◆ **EXERCISE REQUIREMENTS**: Locate each line below that includes "fascista" and reproduce it.
=== RECORDS ===
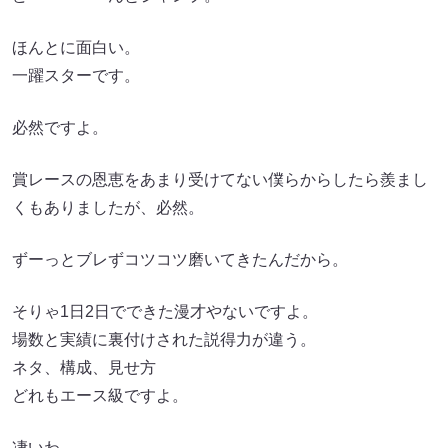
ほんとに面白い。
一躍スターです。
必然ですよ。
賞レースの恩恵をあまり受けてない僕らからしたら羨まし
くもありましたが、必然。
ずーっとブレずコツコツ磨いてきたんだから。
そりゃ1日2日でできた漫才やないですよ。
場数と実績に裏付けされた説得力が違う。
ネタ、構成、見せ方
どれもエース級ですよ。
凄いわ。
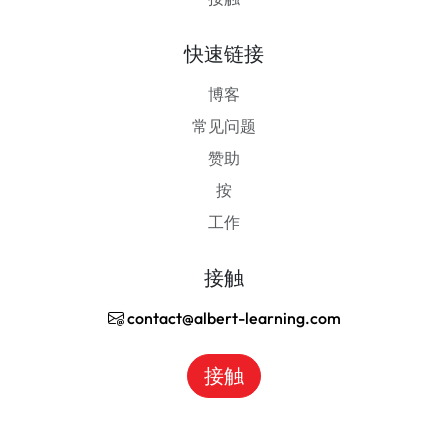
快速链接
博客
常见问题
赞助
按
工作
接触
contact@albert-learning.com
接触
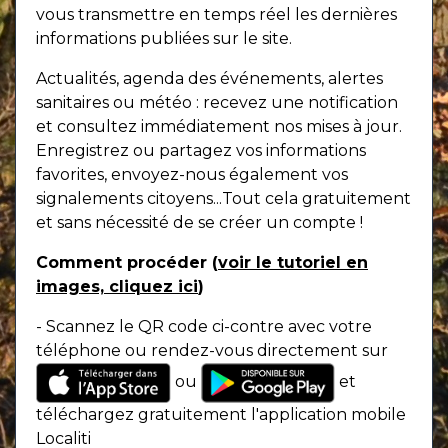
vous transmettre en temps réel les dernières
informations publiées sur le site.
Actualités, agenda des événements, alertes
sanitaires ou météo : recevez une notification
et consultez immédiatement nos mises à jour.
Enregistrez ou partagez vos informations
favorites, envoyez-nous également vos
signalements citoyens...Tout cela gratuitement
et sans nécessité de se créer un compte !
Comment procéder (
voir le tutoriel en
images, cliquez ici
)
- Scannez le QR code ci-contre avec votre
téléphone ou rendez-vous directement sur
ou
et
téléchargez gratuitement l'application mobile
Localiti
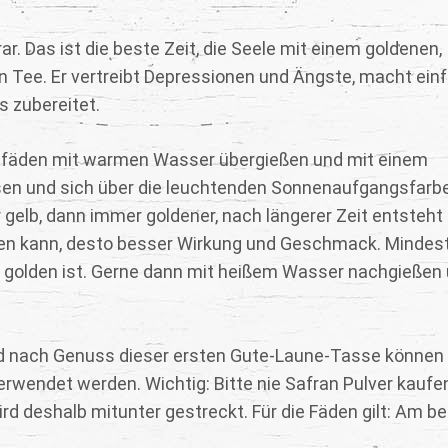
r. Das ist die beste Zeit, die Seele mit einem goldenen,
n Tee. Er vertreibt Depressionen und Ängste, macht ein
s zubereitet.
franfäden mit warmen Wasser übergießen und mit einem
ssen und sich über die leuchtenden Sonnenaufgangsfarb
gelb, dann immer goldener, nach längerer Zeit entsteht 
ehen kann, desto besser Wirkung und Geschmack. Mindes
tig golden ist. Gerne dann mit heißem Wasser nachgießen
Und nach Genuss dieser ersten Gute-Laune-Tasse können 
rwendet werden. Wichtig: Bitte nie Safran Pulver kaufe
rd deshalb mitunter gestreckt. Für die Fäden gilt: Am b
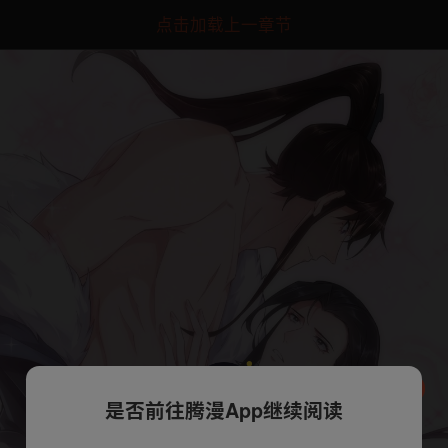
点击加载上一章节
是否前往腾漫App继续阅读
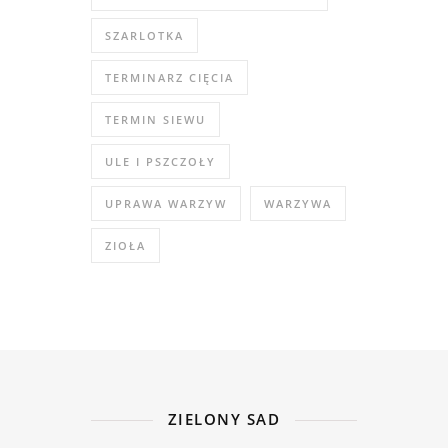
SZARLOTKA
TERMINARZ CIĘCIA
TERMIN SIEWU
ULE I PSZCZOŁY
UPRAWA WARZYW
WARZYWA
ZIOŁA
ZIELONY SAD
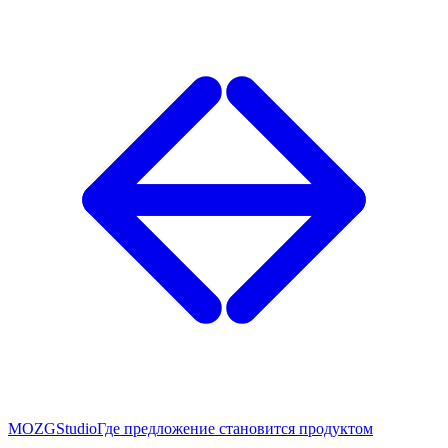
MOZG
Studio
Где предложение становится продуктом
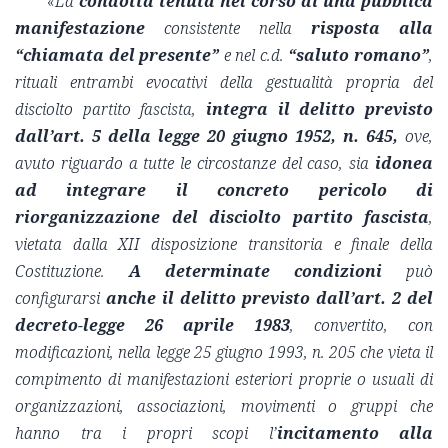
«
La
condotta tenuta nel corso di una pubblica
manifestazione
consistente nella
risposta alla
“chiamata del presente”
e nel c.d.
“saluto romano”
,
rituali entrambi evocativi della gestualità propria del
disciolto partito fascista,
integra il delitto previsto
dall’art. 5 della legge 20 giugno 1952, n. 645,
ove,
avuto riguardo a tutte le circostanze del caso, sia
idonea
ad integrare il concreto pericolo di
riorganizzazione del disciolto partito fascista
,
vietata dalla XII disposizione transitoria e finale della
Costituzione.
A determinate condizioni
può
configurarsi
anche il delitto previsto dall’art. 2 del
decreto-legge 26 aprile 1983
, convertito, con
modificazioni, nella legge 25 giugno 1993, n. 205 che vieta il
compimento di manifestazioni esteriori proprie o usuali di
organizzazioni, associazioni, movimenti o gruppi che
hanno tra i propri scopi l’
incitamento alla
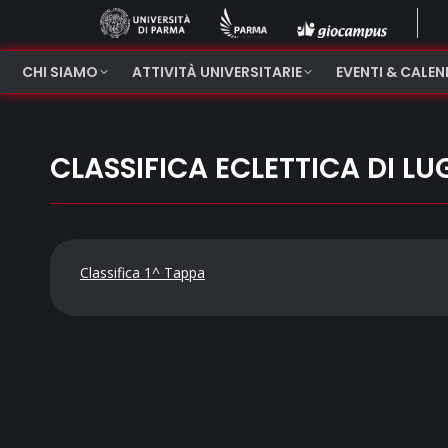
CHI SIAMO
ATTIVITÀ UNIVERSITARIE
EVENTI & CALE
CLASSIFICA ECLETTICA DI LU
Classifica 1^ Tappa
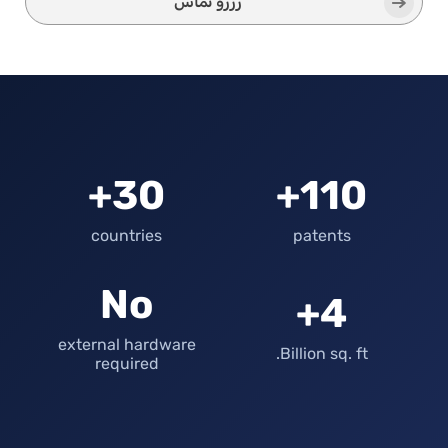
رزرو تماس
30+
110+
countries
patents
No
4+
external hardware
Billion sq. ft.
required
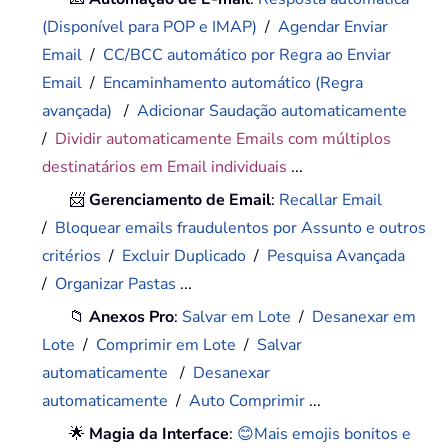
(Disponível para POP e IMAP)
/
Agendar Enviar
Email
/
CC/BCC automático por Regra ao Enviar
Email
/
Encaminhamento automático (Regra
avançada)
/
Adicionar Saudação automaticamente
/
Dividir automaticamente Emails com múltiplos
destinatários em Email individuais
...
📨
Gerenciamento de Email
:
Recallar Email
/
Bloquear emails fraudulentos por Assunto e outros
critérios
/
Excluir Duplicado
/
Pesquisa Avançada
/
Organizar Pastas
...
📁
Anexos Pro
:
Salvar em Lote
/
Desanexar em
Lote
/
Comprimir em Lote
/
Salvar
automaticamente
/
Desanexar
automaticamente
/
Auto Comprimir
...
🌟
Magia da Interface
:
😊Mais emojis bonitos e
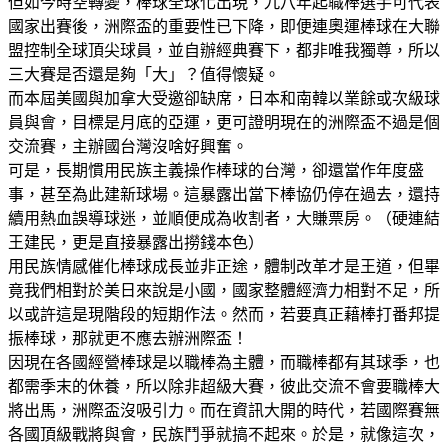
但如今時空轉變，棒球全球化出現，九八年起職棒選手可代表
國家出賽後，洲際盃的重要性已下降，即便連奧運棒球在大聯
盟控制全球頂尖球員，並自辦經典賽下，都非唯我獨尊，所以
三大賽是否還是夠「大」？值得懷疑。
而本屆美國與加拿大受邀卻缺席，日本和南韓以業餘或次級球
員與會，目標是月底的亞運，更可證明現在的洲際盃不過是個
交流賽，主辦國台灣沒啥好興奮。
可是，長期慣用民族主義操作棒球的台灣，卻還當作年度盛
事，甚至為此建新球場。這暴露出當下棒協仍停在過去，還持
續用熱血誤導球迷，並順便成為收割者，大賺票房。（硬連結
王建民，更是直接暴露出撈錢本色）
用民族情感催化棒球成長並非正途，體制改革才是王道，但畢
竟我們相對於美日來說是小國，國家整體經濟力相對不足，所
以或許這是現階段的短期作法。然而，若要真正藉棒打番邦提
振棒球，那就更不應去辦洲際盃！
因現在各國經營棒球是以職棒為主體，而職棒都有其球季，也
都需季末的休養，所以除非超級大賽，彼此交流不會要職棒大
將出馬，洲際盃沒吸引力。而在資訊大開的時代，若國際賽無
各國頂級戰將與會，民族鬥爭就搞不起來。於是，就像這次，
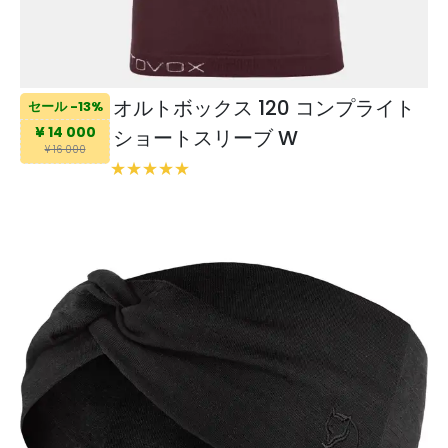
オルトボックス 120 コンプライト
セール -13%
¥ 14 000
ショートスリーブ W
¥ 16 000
===
=== RECORDS ===
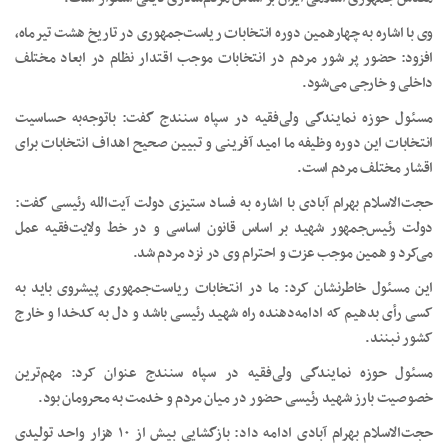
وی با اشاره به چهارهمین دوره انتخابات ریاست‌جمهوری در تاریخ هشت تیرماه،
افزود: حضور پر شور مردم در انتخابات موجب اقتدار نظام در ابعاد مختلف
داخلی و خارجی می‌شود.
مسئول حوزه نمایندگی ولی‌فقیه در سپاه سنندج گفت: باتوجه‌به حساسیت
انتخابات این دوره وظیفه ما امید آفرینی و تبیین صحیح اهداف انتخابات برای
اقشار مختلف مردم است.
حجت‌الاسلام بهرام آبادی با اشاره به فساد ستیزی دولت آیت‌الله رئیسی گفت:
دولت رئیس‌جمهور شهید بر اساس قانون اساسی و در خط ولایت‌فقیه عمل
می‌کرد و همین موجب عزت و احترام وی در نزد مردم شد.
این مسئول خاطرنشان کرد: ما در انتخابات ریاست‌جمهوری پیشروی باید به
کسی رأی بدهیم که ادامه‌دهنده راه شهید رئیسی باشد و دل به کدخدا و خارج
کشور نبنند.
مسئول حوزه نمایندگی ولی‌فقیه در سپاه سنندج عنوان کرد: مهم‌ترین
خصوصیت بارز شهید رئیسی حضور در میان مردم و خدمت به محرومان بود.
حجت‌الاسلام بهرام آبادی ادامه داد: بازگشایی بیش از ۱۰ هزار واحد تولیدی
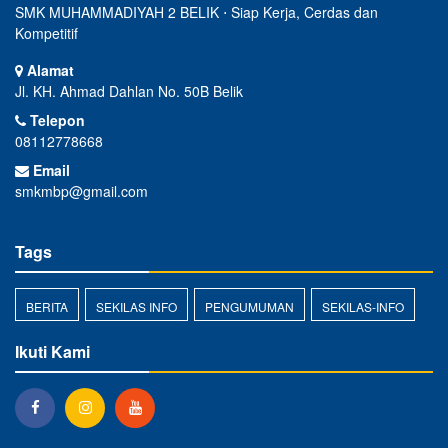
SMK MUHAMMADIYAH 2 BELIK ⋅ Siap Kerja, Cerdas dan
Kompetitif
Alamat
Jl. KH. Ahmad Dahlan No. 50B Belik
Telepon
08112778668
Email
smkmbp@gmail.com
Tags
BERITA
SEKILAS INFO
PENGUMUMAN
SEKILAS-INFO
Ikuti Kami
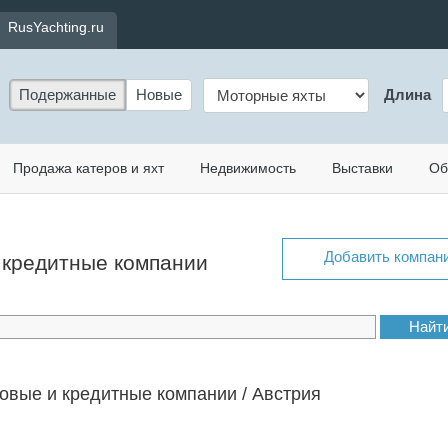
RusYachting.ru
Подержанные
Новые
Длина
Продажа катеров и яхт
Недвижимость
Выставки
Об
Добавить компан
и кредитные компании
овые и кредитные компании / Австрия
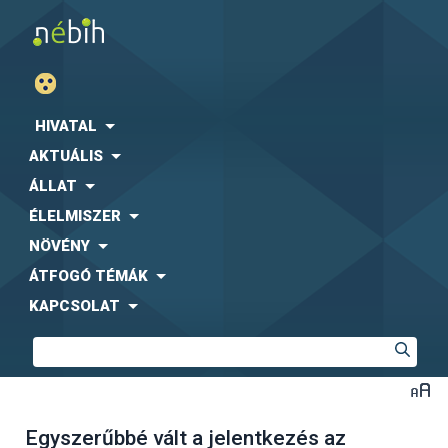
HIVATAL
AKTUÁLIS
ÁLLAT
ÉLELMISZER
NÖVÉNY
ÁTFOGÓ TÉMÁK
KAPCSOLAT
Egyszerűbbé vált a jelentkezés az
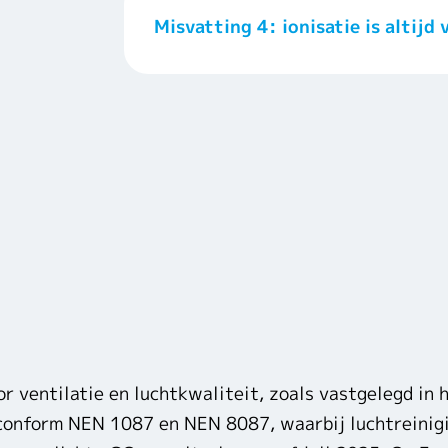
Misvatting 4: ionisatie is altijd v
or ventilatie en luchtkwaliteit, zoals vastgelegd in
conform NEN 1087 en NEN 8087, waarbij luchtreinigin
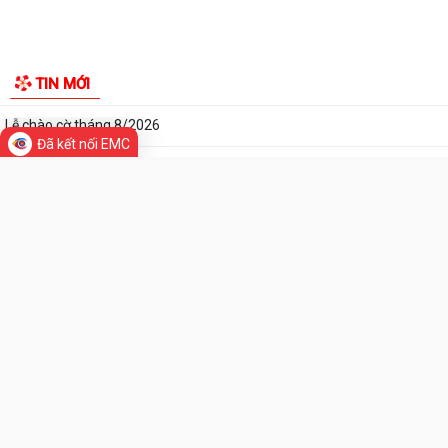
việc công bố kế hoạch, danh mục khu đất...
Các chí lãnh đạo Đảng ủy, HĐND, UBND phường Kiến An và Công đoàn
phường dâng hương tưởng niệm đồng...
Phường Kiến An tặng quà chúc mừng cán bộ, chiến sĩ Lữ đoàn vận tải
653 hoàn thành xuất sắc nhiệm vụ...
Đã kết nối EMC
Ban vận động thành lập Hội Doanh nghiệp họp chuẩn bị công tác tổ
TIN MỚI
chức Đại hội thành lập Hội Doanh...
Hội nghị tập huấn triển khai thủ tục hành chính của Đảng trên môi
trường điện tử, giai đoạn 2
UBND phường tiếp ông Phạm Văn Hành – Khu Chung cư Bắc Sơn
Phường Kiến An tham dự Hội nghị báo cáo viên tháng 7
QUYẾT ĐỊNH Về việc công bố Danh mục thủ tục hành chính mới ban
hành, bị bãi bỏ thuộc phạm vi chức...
===
◆ **ANSWER SECTION**:
disciolto partito fascista,
riorganizzazione del disciolto partito fascista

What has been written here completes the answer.